AKIHIDE:締め切りに間に合わなくなりかけてましたから。ライヴハウスの楽屋で全員で集まっている時に、次回のライヴの曲や歌詞を作ったりとか。そういったミラクルがたくさん起きたことで、ようやく完成したアルバムです。

YG:通常盤、初回限定盤A、初回限定盤Bの他に、シリアルナンバー入りの“10th Anniversary Special Deluxe Edition”という超豪華盤も用意されていて、そこには「BATTLE SE -VS-」というインストゥルメンタル楽曲も収められていますよね。これもその“10周年 10番勝負 -VS-”のために作られたのでしょうか?
SHINPEI:そうです。オープニングSEも自分たちの楽曲として作ろうという話になりまして。ライヴでは僕が作った音源を流していたんですが、アルバムには新たにきちんと録り直したものが収録されています。

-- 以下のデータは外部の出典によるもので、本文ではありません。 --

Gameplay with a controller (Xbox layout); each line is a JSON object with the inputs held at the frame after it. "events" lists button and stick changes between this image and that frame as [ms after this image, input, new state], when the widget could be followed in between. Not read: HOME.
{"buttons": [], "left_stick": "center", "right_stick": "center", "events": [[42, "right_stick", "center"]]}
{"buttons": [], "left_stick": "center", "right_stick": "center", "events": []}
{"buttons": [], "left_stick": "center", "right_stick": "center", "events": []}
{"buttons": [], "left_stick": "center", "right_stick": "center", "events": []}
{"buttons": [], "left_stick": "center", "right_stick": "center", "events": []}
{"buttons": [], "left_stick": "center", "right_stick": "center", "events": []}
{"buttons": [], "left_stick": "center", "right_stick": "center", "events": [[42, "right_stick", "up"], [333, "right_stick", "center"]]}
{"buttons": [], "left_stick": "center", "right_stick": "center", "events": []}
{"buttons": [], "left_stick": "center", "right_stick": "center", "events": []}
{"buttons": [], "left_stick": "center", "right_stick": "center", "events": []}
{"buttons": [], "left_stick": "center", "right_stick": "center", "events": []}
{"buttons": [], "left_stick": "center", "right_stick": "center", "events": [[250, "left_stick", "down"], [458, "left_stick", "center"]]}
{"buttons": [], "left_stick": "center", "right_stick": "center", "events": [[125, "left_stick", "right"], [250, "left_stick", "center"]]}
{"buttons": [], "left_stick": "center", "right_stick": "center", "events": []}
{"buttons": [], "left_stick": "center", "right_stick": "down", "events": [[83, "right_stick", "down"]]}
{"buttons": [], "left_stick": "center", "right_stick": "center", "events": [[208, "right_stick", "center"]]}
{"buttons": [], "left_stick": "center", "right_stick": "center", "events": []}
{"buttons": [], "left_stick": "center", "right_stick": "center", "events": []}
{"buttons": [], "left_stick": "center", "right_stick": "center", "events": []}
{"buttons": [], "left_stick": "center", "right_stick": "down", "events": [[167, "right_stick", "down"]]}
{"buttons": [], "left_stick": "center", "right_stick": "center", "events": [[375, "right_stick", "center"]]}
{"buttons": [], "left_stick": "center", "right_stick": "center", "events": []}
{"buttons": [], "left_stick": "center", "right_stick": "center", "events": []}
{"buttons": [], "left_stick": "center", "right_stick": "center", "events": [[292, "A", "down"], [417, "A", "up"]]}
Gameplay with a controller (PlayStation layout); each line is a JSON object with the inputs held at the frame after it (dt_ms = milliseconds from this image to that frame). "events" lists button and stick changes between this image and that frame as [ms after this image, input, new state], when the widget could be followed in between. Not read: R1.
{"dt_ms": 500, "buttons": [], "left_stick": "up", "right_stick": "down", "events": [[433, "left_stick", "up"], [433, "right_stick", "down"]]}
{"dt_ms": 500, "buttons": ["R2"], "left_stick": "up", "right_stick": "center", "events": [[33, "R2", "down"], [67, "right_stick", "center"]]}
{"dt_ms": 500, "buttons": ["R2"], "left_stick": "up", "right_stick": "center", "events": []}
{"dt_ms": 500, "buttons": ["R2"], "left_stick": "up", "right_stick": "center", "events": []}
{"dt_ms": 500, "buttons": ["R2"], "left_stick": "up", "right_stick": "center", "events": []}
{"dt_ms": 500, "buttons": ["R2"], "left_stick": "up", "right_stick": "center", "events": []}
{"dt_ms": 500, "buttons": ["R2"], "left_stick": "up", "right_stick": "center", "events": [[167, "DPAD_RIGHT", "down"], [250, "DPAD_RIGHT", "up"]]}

YG:曲調的には「スパイ大作戦のテーマ」(「Theme From Mission: Impossible」)を思わせる緊張感ですね。
SHINPEI:確かにエッセンスとしては意識したと思います。映画音楽のような、胸がざわつくスリリング感が欲しかったんですよ。『MISSION: IMPOSSIBLE』と『燃えよドラゴン』は好きでよく観てましたから。

YG:最初のメロディーの少し東洋風なところが、『燃えよドラゴン』風味ということですね(笑)。
SHINPEI:そうです、混ざっていますね。そういった映画にインスパイアされ、“10番勝負”という戦いをイメージできるサウンドを…という発想から曲作りを始めたんですよ。

YG:BREAKERZはツイン・ギター・バンドですから、お二人のギター・バトルという意味合いもあるのかと思ったんですが。
SHINPEI:それもありますね。僕がバッキングを弾く時はAKIHIDEさんがリードを弾いて、AKIHIDEさんがバッキングの時は僕がリードを弾いて…といった具合に、ライヴのギター・バトルみたいな役割で構成がどんどん変わっていくので。

YG:ツイン・リードが差し込んで来るところも、オープニングらしい派手さがあってワクワクしますね。AKIHIDEさんは最初のアイデアを聴いた時、どんな印象でした?
AKIHIDE:SHINPEIらしい曲だなと思いました。僕もソロ活動時はインスト音楽を作っていますけど、自分からは生まれて来ないエッセンス、ロック・ギターらしさがあふれていて新鮮でしたね。レコーディング本番に入る前、ライヴのSEとしてSHINPEIが作った音源を既に10回聴いてきたので、そのイメージを再現するように録音しました。